◆ **WRITTEN TASK**:
From the first line to the last, output the entries exactly.

Transcribed page contents
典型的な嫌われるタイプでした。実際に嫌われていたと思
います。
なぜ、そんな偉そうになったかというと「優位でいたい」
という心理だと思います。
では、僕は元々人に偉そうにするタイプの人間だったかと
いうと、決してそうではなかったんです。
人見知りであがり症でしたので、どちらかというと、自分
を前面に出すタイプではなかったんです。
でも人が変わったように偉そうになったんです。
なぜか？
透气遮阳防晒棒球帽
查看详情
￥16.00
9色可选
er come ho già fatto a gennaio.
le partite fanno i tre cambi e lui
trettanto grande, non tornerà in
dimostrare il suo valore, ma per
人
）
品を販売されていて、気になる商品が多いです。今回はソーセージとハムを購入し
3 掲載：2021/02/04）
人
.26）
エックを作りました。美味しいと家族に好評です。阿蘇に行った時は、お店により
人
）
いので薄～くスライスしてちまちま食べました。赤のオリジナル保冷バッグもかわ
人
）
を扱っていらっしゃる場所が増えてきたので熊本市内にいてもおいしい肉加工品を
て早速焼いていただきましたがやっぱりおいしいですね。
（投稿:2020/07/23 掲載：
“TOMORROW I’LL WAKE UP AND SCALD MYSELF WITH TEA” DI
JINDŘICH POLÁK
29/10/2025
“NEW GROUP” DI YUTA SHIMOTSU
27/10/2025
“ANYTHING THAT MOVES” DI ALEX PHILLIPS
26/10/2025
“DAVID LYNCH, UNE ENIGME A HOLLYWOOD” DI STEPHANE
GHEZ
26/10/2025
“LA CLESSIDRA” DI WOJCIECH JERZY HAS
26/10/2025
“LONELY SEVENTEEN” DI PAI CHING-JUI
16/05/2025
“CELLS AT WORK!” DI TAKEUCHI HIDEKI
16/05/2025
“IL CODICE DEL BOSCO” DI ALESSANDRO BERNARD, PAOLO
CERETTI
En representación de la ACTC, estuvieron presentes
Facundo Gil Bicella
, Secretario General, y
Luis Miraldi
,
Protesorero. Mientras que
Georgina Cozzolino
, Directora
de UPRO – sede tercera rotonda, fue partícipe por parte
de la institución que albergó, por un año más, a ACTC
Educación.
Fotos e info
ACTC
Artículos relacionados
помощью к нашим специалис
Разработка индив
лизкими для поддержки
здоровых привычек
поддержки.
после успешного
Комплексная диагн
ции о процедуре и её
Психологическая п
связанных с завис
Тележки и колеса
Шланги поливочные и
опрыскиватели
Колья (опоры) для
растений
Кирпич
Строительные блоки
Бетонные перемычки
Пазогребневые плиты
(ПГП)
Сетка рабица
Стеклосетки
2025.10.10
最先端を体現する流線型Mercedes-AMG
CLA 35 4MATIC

◆ **TASK SOLUTION**:
典型的な嫌われるタイプでした。実際に嫌われていたと思
います。
なぜ、そんな偉そうになったかというと「優位でいたい」
という心理だと思います。
では、僕は元々人に偉そうにするタイプの人間だったかと
いうと、決してそうではなかったんです。
人見知りであがり症でしたので、どちらかというと、自分
を前面に出すタイプではなかったんです。
でも人が変わったように偉そうになったんです。
なぜか？
透气遮阳防晒棒球帽
查看详情
￥16.00
9色可选
er come ho già fatto a gennaio.
le partite fanno i tre cambi e lui
trettanto grande, non tornerà in
dimostrare il suo valore, ma per
人
）
品を販売されていて、気になる商品が多いです。今回はソーセージとハムを購入し
3 掲載：2021/02/04）
人
.26）
エックを作りました。美味しいと家族に好評です。阿蘇に行った時は、お店により
人
）
いので薄～くスライスしてちまちま食べました。赤のオリジナル保冷バッグもかわ
人
）
を扱っていらっしゃる場所が増えてきたので熊本市内にいてもおいしい肉加工品を
て早速焼いていただきましたがやっぱりおいしいですね。
（投稿:2020/07/23 掲載：
“TOMORROW I’LL WAKE UP AND SCALD MYSELF WITH TEA” DI
JINDŘICH POLÁK
29/10/2025
“NEW GROUP” DI YUTA SHIMOTSU
27/10/2025
“ANYTHING THAT MOVES” DI ALEX PHILLIPS
26/10/2025
“DAVID LYNCH, UNE ENIGME A HOLLYWOOD” DI STEPHANE
GHEZ
26/10/2025
“LA CLESSIDRA” DI WOJCIECH JERZY HAS
26/10/2025
“LONELY SEVENTEEN” DI PAI CHING-JUI
16/05/2025
“CELLS AT WORK!” DI TAKEUCHI HIDEKI
16/05/2025
“IL CODICE DEL BOSCO” DI ALESSANDRO BERNARD, PAOLO
CERETTI
En representación de la ACTC, estuvieron presentes
Facundo Gil Bicella
, Secretario General, y
Luis Miraldi
,
Protesorero. Mientras que
Georgina Cozzolino
, Directora
de UPRO – sede tercera rotonda, fue partícipe por parte
de la institución que albergó, por un año más, a ACTC
Educación.
Fotos e info
ACTC
Artículos relacionados
помощью к нашим специалис
Разработка индив
лизкими для поддержки
здоровых привычек
поддержки.
после успешного
Комплексная диагн
ции о процедуре и её
Психологическая п
связанных с завис
Тележки и колеса
Шланги поливочные и
опрыскиватели
Колья (опоры) для
растений
Кирпич
Строительные блоки
Бетонные перемычки
Пазогребневые плиты
(ПГП)
Сетка рабица
Стеклосетки
2025.10.10
最先端を体現する流線型Mercedes-AMG
CLA 35 4MATIC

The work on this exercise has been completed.